Ce week-end, les correcteurs de l’édition ont profité du Salon du Livre pour faire entendre les revendications pour un statut plus stable. Ils étaient présents de jeudi dernier à aujourd’hui à la Porte de Versailles, pour alerter sur la précarités de leurs conditions de travail.

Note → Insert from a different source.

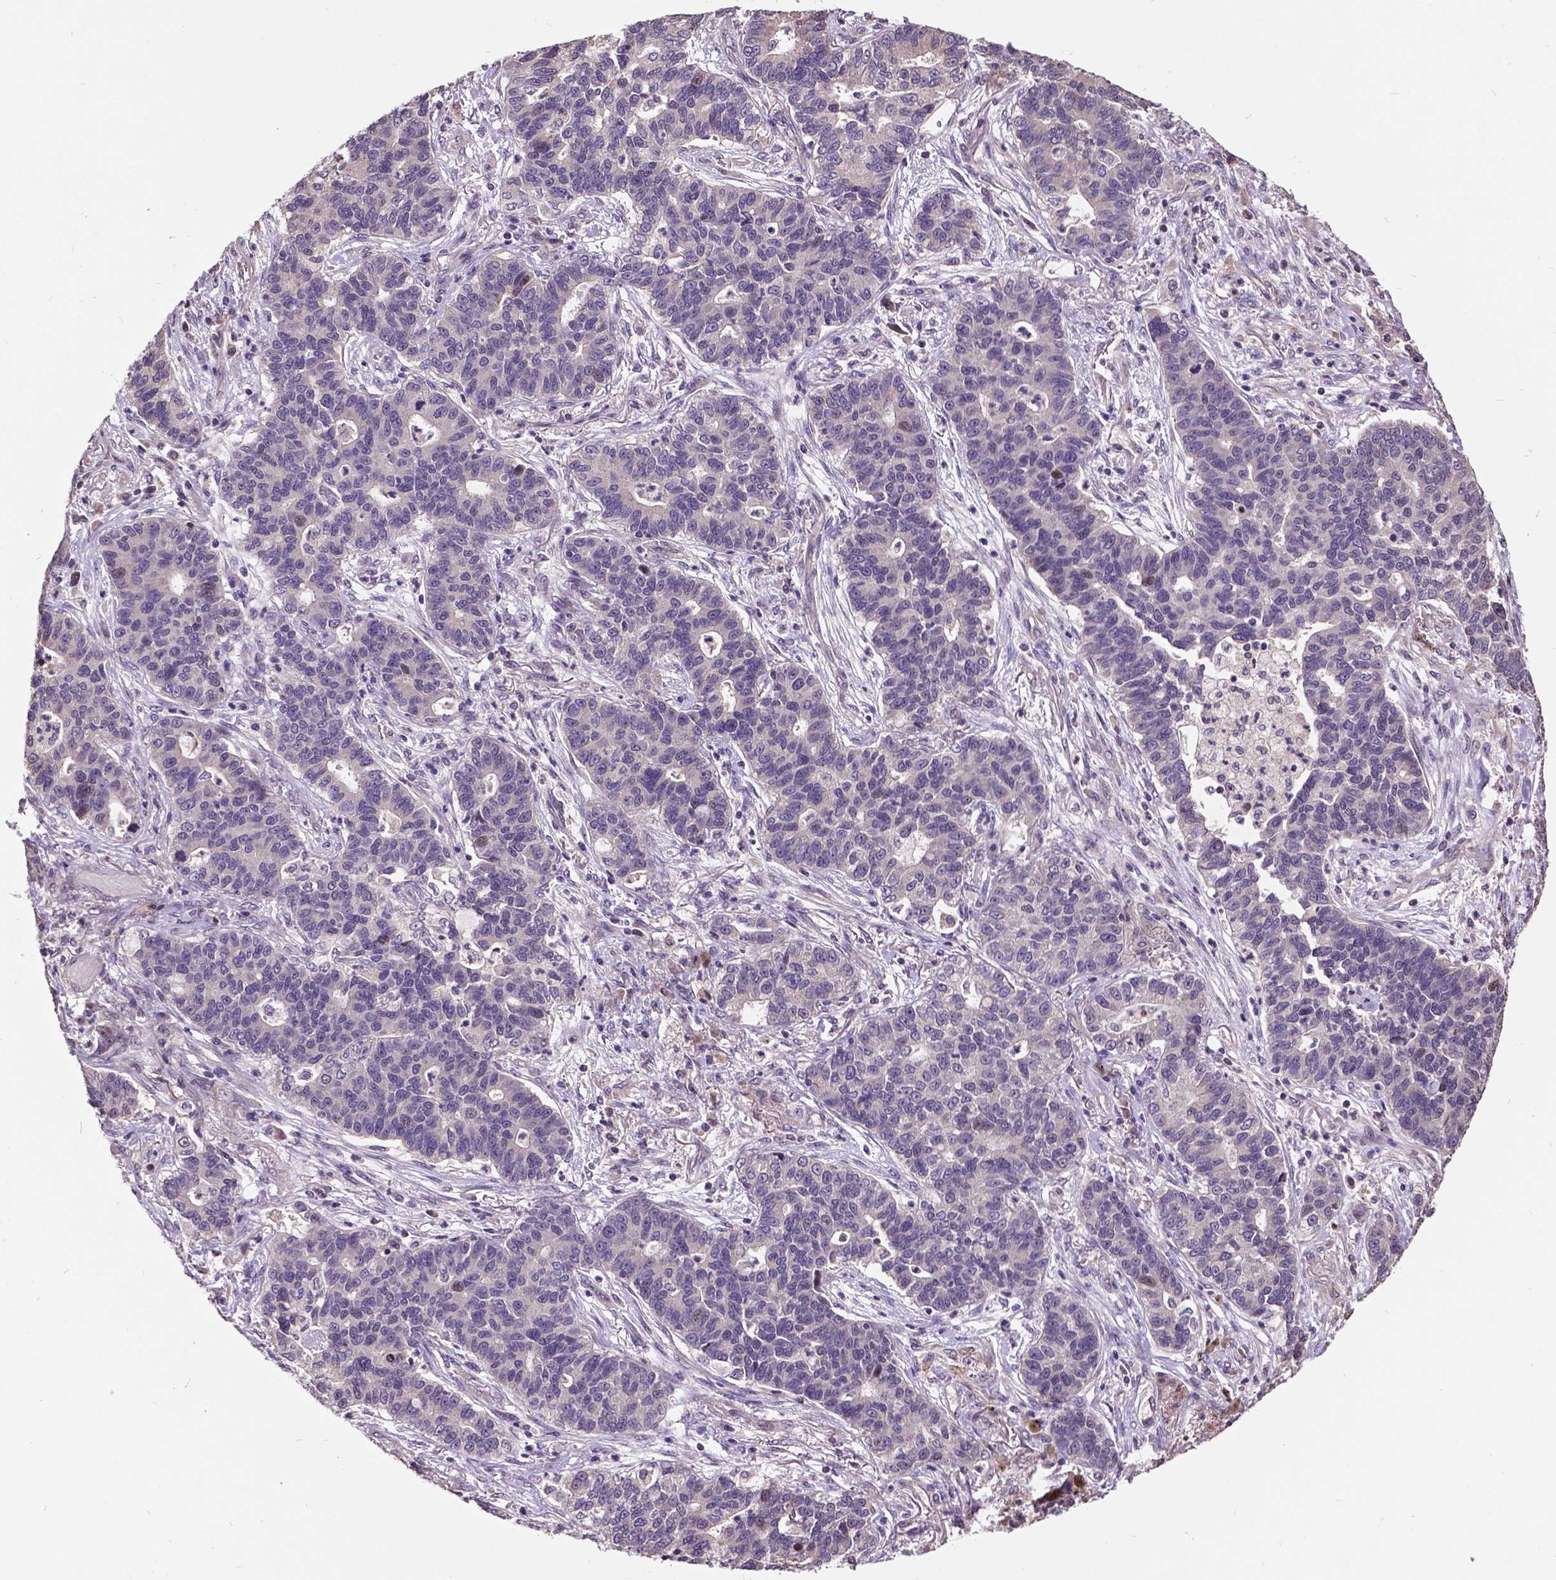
{"staining": {"intensity": "negative", "quantity": "none", "location": "none"}, "tissue": "lung cancer", "cell_type": "Tumor cells", "image_type": "cancer", "snomed": [{"axis": "morphology", "description": "Adenocarcinoma, NOS"}, {"axis": "topography", "description": "Lung"}], "caption": "DAB (3,3'-diaminobenzidine) immunohistochemical staining of human lung adenocarcinoma reveals no significant staining in tumor cells. (DAB (3,3'-diaminobenzidine) immunohistochemistry visualized using brightfield microscopy, high magnification).", "gene": "AP1S3", "patient": {"sex": "female", "age": 57}}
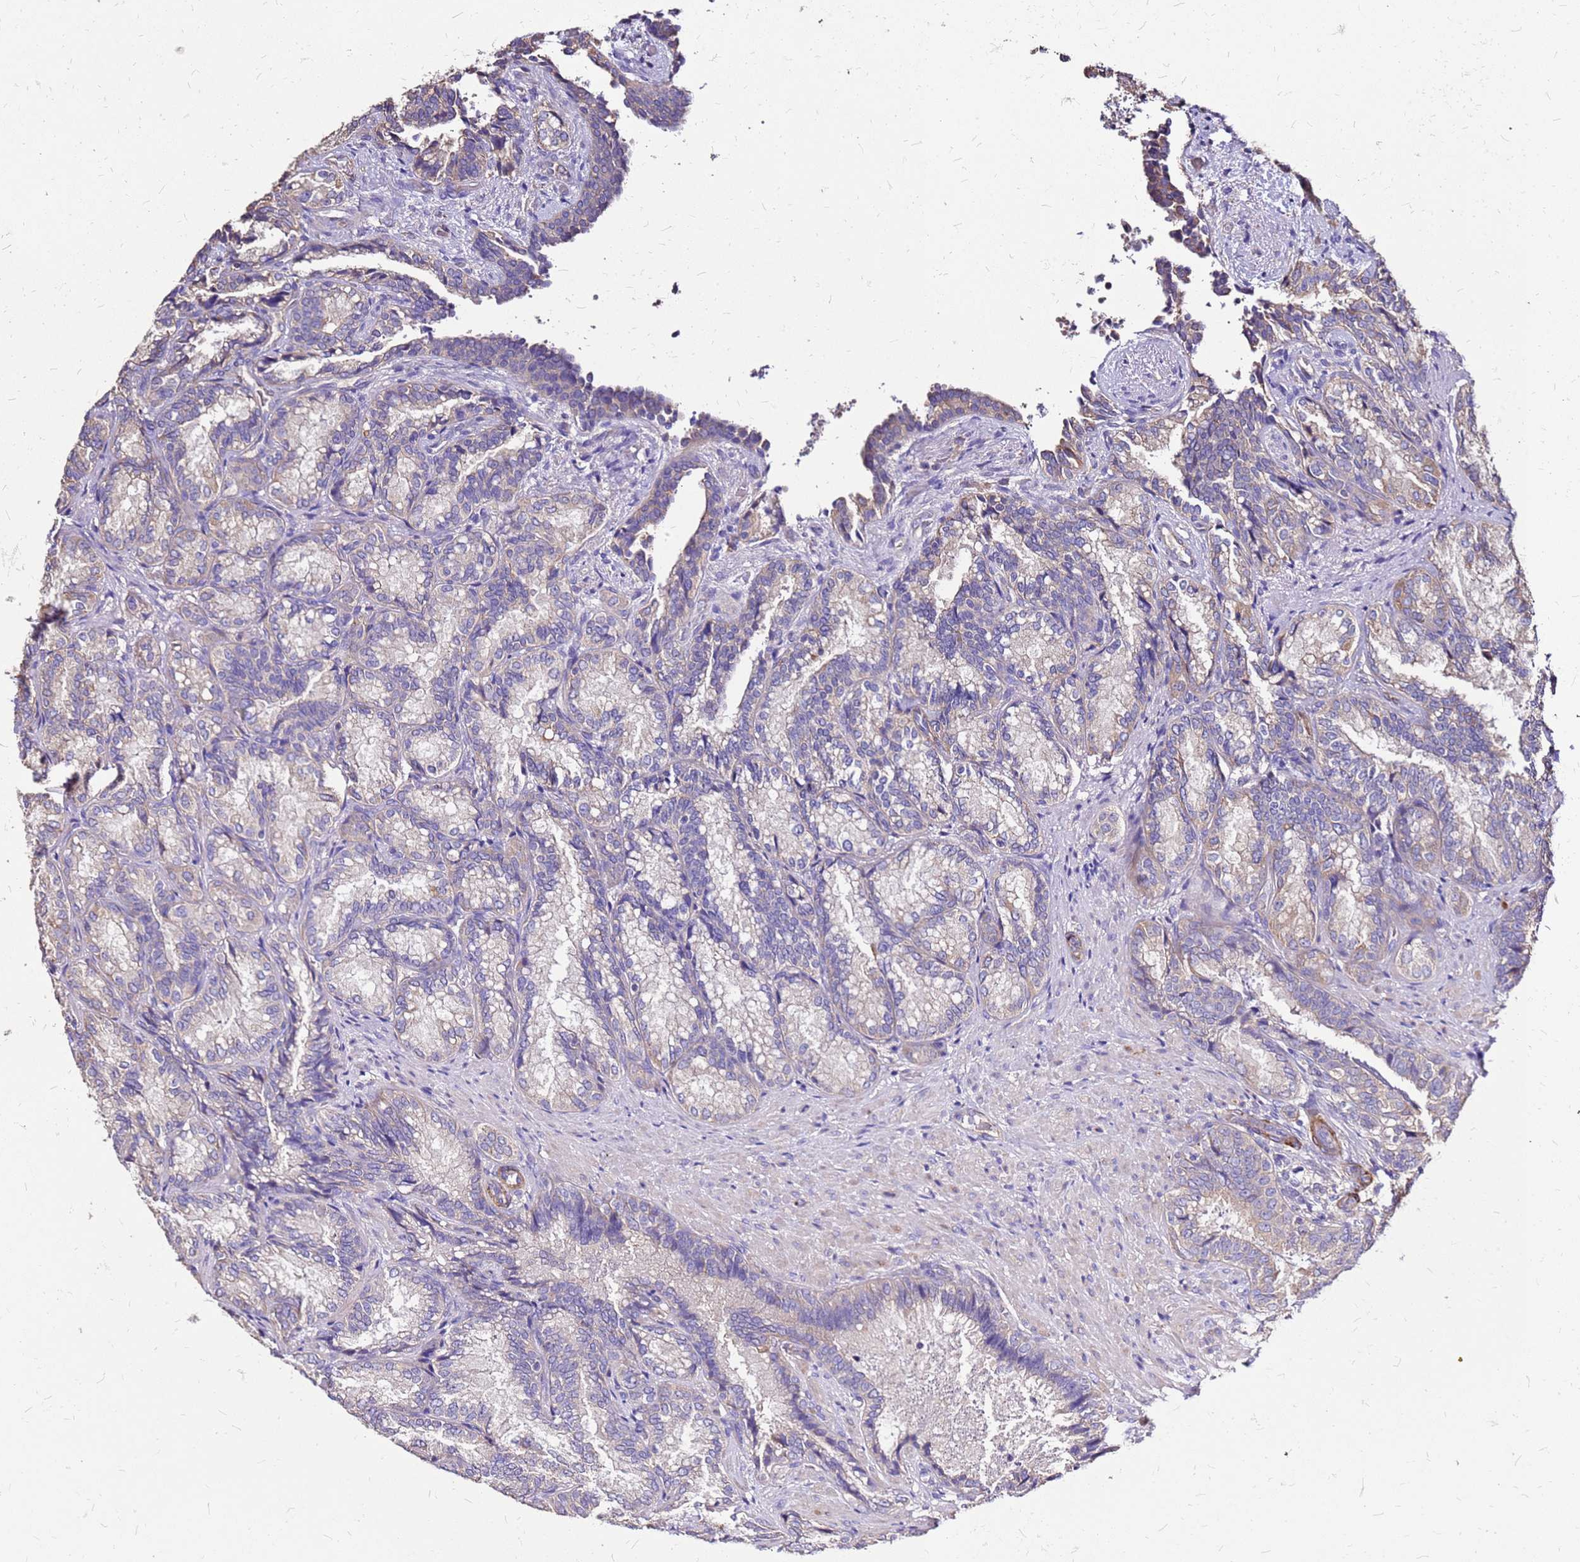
{"staining": {"intensity": "moderate", "quantity": "<25%", "location": "cytoplasmic/membranous"}, "tissue": "seminal vesicle", "cell_type": "Glandular cells", "image_type": "normal", "snomed": [{"axis": "morphology", "description": "Normal tissue, NOS"}, {"axis": "topography", "description": "Seminal veicle"}], "caption": "Immunohistochemistry (IHC) staining of normal seminal vesicle, which shows low levels of moderate cytoplasmic/membranous positivity in approximately <25% of glandular cells indicating moderate cytoplasmic/membranous protein positivity. The staining was performed using DAB (3,3'-diaminobenzidine) (brown) for protein detection and nuclei were counterstained in hematoxylin (blue).", "gene": "EXD3", "patient": {"sex": "male", "age": 58}}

Depuis plus d’un an maintenant, les correcteurs de l’édition, mais aussi de la presse, se battent pour obtenir des conditions de travail plus stables. Les éditeurs offrent de moins en moins de contrats à ces membres de la chaîne éditoriale et en conséquence, les conditions de travail des correcteurs se dégradent au fur et a mesure des années. Les contrats des correcteurs de l’édition et de la presse sont d’une grande précarité, car même s’il s’agit de CDIs, ils ne sont pas mensualisés. Ils n’ont donc pas toujours le même revenu d’un mois à l’autre. Ces salariés au statut particulier peuvent parfois faire des mois à 0 heures, des mois non rémunérés en somme.

L’uberisation de l’édition

Aujourd’hui, l’uberisation de l’économie française touche aussi l’édition. De plus en plus de correcteurs se voient dans l’obligation de passer au statut d’auto-entrepreneur. Cette situation concerne notamment les jeunes, qui acceptent souvent par dépit ces conditions de travail, supportables lorsque l’on est bien payé. Mais à moins d’être rémunéré de façon importante, cela implique bien souvent beaucoup de travail pour pouvoir subvenir à ses besoins tout en ayant de quoi payer les charges inhérentes au statut d’auto-entrepreneur. Malheureusement, les offres de travail se font rares dans l’édition comme dans la presse, Et la situation en fait un métier qui tend à être supprimé.

Salariés sans salaires, ni droits

Beaucoup d’éditeurs comprennent et soutiennent néanmoins le combat de ces salariés. « Si ils sont salariés il doivent avoir les mêmes droits, notamment au niveau des congés » estime Martine Rousseau-Rossmann, responsable éditoriale chez INED (Institut National d’Etudes Démographiques), qui se dit d’accord avec leurs revendications. En effet, en plus de leurs salaires irréguliers, les correcteurs doivent souvent respecter des délais ne prenant pas en compte les jours chômés réglementaires pour tous les salariés.

Les éditeurs à bout de souffle

Jean-Louis Malherbe éditeur chez Ibis Rouge, explique que malgré l’importance de ce métier, les coûts sont souvent trop élevés pour les petits éditeurs , qui ne peuvent souvent plus se permettre d’engager un correcteur: « Tout est cher, il faut vendre les livres moins cher, mais qu’est-ce qu’il reste pour les éditeurs ? 0 où 0,1% (du prix de vente du livre). Entre 38 et 45% reviennent déjà aux libraires. (…) Même si le correcteur coûte cher, c’est un métier qui devrait exister, mais le coût est trop élevé. Il faut les aider, mais il faut qu’on puisse payer. » Ainsi, lorsque les éditeurs font le choix de se passer de correcteurs pour réduire les coûts, ils doivent prendre en charge le surplus de travail.

Quel avenir pour les correcteurs ?

Les correcteurs semblent donc être dans une impasse, face à une législation et un mode de production des livres qui poussent ce métier dans l’oubli. Entre choix difficiles pour beaucoup d’éditeurs et découragement des correcteurs, l’avenir de la profession semble fortement remis en question.